In the current economic scenario where inflation is threatening to get out of control, investors need to invest in asset classes, which have a positive correlation with inflation. Gold is one such asset which has historically done well during periods of high inflation. This is because during such times investors shift their holdings toward hard assets as the purchasing power of paper money starts dwindling.
An analysis of the price of gold during the high inflationary period of 1970’s in the United States shows that gold gave handsome returns during the years when inflation was on an uptrend. As average inflation shot up from 6.5% in 1977 to 13.58% in 1980, the average annual price of an ounce of gold also zoomed from USD 147 to USD 615 . Once inflation was brought under control post 1980, the price of gold also started receding.
Chart: Gold Price Vs Inflation (1977-1982)

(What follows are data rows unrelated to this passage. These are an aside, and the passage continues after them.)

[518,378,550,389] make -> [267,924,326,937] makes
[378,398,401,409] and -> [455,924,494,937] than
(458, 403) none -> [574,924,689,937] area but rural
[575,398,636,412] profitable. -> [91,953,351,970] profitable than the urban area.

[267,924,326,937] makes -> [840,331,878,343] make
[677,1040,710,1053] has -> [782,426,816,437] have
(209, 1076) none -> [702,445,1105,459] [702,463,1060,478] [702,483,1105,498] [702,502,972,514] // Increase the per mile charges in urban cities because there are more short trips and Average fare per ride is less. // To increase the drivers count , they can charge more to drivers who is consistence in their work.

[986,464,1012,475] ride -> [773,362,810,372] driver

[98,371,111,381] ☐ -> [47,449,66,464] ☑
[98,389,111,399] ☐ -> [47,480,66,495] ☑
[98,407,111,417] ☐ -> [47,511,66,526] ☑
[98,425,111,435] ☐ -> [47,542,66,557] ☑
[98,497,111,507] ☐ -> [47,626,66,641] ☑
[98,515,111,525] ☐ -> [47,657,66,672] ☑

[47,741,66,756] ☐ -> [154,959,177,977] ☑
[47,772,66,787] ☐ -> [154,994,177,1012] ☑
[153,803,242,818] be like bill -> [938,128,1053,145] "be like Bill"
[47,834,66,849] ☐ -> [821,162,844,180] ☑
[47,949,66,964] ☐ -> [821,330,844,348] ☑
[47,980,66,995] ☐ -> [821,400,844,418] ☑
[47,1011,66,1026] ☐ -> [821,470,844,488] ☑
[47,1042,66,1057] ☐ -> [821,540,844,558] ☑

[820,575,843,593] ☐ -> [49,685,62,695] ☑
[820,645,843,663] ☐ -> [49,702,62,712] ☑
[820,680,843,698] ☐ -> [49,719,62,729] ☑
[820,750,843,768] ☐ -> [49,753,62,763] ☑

Gold exchange trade funds (ETF) are one of the most convenient ways of investing in gold. Gold ETFs are open-ended mutual funds that put your money in physical gold and issue units to you in demat form. Investing directly in to bullion has storage and security issues. In case of jewelry there is too much of spread between the price and the value for it to be considered as true investment. Gold ETFs can be traded easily on the stock exchange at a transparent price and in convenient denominations, making it a more ‘liquid’ investment as compared to gold bullion. Another advantage is that investments through ETFs do not attract wealth tax provisions.
Currently, there are five gold ETFs listed on the National Stock Exchange. ETFs have outperformed the stock market indices with an average return of 42% in the last one year. For an average investor ETFs are the best route to get more out of his gold investments. An allocation between 5% – 10% of their portfolio to gold is recommended.